Stored data

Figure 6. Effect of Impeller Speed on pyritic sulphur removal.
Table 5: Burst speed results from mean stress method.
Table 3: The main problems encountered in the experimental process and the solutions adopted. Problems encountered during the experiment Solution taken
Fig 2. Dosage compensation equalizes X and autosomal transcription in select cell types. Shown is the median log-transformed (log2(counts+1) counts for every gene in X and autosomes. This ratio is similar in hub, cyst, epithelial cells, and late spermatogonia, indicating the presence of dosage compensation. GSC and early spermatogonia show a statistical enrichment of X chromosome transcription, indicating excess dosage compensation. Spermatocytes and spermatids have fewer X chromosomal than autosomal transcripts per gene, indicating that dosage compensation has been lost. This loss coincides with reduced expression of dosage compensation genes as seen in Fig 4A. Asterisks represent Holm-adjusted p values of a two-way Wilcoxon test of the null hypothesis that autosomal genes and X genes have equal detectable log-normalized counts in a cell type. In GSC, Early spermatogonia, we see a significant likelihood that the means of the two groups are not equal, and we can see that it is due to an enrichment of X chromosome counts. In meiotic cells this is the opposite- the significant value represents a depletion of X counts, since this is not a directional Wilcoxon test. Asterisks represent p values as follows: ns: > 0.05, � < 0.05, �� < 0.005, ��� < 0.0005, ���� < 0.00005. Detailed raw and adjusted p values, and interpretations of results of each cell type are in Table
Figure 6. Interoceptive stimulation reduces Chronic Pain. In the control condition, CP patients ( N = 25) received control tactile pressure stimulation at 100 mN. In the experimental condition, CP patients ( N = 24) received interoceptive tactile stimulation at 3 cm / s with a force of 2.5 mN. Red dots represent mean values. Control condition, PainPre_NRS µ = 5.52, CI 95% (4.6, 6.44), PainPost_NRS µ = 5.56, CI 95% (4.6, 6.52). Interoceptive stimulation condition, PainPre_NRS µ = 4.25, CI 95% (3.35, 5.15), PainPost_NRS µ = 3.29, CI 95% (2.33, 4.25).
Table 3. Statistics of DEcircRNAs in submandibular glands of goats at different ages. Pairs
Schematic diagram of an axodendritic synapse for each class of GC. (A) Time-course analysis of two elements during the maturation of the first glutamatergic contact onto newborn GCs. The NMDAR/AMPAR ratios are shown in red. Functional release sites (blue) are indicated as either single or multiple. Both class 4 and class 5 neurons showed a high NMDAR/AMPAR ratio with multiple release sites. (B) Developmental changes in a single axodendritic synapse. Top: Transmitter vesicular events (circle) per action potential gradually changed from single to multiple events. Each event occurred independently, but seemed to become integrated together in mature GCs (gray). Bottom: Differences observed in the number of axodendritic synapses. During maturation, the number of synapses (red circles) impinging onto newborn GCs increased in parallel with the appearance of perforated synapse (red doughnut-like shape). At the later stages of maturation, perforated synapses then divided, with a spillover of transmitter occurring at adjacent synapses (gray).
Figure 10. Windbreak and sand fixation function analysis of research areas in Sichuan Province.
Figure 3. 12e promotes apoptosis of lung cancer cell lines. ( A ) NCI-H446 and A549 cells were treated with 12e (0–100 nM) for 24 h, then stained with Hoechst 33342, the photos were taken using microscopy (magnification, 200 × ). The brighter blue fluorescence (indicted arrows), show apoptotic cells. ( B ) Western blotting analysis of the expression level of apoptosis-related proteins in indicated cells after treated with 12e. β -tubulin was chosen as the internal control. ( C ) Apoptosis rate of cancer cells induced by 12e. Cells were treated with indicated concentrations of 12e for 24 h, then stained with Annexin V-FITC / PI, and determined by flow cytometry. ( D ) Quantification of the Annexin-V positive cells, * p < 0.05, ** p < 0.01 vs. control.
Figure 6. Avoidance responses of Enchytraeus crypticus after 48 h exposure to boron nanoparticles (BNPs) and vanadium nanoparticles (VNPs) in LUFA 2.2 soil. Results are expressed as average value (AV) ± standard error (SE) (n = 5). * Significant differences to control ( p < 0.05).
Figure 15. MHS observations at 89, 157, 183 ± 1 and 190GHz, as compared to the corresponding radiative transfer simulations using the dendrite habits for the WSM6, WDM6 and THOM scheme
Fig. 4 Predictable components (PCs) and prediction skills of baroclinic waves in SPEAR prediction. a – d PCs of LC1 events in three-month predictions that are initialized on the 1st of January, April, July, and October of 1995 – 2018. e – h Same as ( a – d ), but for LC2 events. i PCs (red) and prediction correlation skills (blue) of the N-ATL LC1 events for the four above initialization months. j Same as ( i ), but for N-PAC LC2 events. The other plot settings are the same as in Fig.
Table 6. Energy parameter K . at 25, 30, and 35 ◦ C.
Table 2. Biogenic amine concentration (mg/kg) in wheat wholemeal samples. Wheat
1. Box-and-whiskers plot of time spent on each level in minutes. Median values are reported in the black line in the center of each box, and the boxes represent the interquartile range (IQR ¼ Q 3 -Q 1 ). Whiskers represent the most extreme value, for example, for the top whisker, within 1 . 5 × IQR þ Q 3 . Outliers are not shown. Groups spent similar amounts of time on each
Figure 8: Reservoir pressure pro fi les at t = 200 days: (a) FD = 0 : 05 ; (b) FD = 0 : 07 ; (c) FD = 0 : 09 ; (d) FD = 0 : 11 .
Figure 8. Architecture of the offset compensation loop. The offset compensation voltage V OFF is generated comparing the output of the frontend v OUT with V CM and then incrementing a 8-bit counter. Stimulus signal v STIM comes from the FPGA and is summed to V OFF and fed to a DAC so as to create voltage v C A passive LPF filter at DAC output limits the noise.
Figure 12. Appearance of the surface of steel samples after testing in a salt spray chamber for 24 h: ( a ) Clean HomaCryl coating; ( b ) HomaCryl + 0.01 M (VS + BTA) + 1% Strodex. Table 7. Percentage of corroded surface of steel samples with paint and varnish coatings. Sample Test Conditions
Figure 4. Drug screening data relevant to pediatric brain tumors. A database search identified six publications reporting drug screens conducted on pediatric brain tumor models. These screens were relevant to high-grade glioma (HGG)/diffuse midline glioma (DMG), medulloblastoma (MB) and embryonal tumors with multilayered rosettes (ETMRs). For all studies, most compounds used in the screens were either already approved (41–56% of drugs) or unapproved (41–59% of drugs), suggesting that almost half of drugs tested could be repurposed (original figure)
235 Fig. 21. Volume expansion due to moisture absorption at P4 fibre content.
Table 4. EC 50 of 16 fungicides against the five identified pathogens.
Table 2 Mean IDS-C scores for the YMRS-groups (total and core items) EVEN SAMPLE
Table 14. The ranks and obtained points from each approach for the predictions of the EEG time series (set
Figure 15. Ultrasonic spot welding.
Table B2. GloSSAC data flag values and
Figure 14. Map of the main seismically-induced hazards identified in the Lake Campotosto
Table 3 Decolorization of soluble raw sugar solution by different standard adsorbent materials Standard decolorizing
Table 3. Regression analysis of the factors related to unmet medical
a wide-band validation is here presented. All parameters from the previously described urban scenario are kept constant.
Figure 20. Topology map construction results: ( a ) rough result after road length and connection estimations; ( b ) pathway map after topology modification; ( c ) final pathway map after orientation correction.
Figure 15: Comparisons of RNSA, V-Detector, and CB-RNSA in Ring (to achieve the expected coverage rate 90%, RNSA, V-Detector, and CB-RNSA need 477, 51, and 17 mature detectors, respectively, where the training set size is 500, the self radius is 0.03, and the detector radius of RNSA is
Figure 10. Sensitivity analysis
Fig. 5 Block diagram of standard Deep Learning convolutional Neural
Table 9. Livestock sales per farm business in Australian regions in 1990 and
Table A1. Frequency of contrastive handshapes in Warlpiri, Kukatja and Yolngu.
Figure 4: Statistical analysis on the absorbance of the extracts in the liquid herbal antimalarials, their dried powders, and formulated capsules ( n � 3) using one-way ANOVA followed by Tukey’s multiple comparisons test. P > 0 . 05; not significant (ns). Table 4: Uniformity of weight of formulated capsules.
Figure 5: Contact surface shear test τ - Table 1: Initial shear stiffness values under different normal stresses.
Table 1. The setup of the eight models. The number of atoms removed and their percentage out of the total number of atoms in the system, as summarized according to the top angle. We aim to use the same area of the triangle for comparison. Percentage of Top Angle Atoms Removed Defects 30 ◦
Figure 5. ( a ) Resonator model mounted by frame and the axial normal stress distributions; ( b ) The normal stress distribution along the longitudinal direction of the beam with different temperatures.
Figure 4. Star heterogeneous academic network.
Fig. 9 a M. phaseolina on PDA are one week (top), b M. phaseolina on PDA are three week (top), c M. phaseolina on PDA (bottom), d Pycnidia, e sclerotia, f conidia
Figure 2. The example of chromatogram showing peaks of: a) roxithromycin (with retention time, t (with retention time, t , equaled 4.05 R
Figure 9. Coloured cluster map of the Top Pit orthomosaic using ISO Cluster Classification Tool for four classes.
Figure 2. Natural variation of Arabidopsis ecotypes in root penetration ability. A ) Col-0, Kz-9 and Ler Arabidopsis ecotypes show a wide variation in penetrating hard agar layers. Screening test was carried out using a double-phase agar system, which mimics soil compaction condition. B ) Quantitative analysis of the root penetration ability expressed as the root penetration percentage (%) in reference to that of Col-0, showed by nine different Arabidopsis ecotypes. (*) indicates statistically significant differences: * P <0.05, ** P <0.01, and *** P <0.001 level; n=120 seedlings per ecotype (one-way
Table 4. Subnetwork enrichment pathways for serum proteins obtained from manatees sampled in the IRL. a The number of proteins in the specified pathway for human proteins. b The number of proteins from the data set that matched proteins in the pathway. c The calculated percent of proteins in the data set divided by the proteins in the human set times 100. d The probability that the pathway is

§ REQUIRED ACTION
Where a line in the records above includes the string "events", show it.

§ TASK OUTPUT
Schematic diagram of an axodendritic synapse for each class of GC. (A) Time-course analysis of two elements during the maturation of the first glutamatergic contact onto newborn GCs. The NMDAR/AMPAR ratios are shown in red. Functional release sites (blue) are indicated as either single or multiple. Both class 4 and class 5 neurons showed a high NMDAR/AMPAR ratio with multiple release sites. (B) Developmental changes in a single axodendritic synapse. Top: Transmitter vesicular events (circle) per action potential gradually changed from single to multiple events. Each event occurred independently, but seemed to become integrated together in mature GCs (gray). Bottom: Differences observed in the number of axodendritic synapses. During maturation, the number of synapses (red circles) impinging onto newborn GCs increased in parallel with the appearance of perforated synapse (red doughnut-like shape). At the later stages of maturation, perforated synapses then divided, with a spillover of transmitter occurring at adjacent synapses (gray).
Fig. 4 Predictable components (PCs) and prediction skills of baroclinic waves in SPEAR prediction. a – d PCs of LC1 events in three-month predictions that are initialized on the 1st of January, April, July, and October of 1995 – 2018. e – h Same as ( a – d ), but for LC2 events. i PCs (red) and prediction correlation skills (blue) of the N-ATL LC1 events for the four above initialization months. j Same as ( i ), but for N-PAC LC2 events. The other plot settings are the same as in Fig.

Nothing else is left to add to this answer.